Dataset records
──────────

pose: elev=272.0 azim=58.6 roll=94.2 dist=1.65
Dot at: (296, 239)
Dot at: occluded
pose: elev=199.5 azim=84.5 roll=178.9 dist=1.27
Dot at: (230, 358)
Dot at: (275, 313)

──────────

WHAT IS ASKED: Please repeat each line of the data above word for word.

SOLUTION:
pose: elev=272.0 azim=58.6 roll=94.2 dist=1.65
Dot at: (296, 239)
Dot at: occluded
pose: elev=199.5 azim=84.5 roll=178.9 dist=1.27
Dot at: (230, 358)
Dot at: (275, 313)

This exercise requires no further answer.